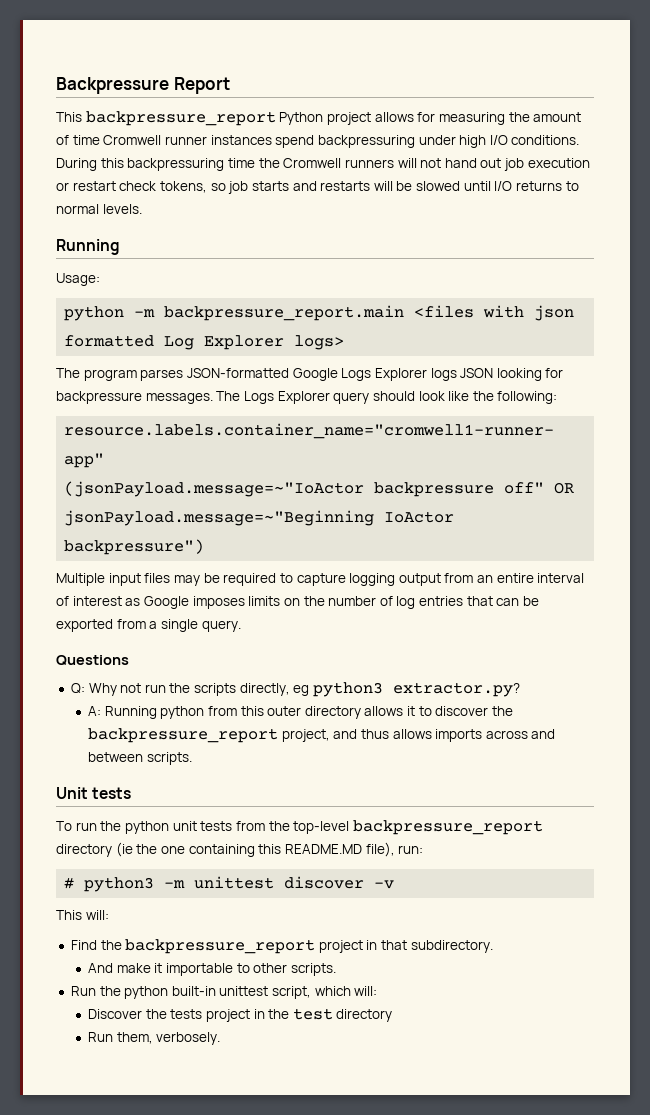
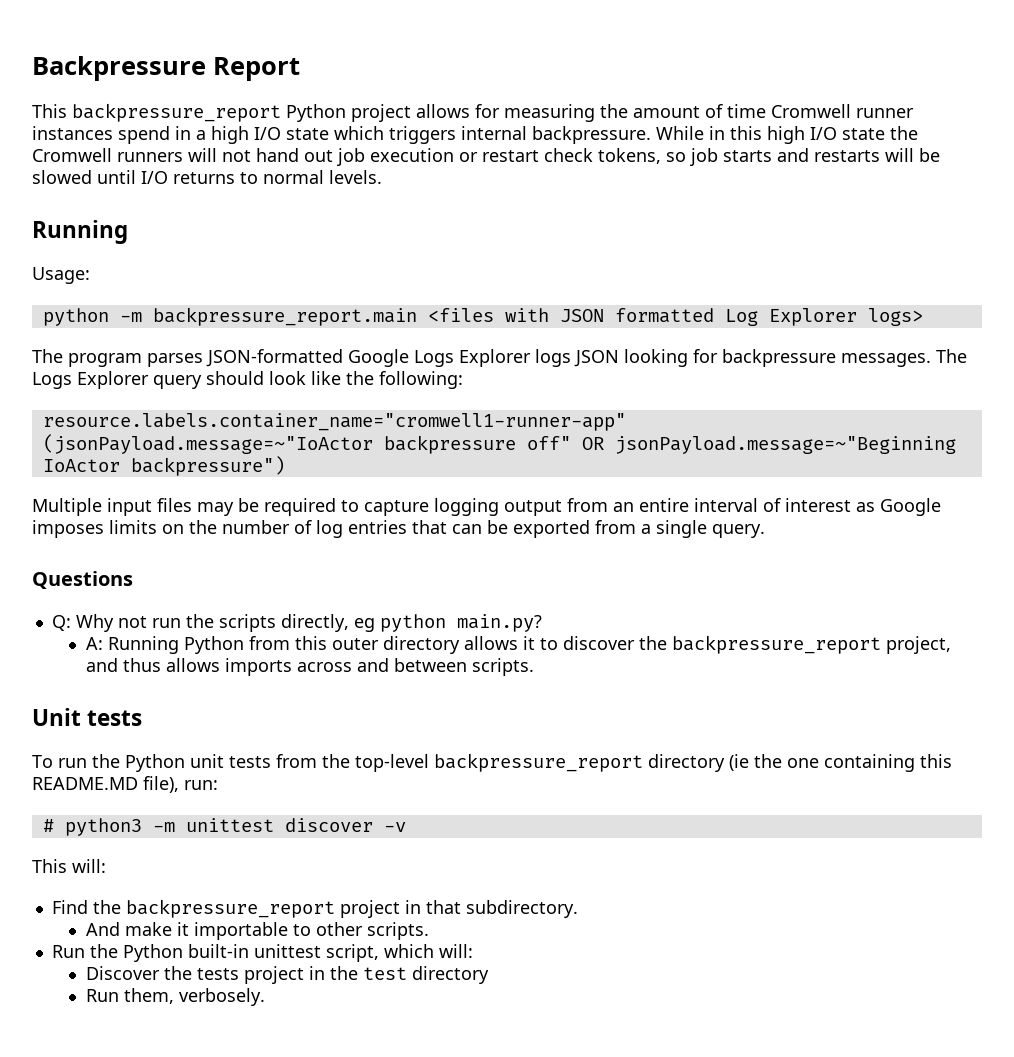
[317,135,580,148] [56,158,255,171] backpressuring under high I/O conditions. During this backpressuring time -> [175,126,885,144] in a high I/O state which triggers internal backpressure. While in this high I/O state
[534,305,575,321] json -> [559,309,604,322] JSON
[313,682,521,697] python3 extractor.py? -> [379,614,542,632] python main.py?
[160,706,205,719] python -> [183,636,244,654] Python
[124,821,169,834] python -> [125,754,185,772] Python
[124,986,169,999] python -> [122,944,183,962] Python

--------------------

→ **TO-DO ITEM**:
Retype all of the material above precisely as it reads. Pictures are not part of the copy.

→ **FINISHED TASK**:
[317,135,580,148] [56,158,255,171] backpressuring under high I/O conditions. During this backpressuring time -> [175,126,885,144] in a high I/O state which triggers internal backpressure. While in this high I/O state
[534,305,575,321] json -> [559,309,604,322] JSON
[313,682,521,697] python3 extractor.py? -> [379,614,542,632] python main.py?
[160,706,205,719] python -> [183,636,244,654] Python
[124,821,169,834] python -> [125,754,185,772] Python
[124,986,169,999] python -> [122,944,183,962] Python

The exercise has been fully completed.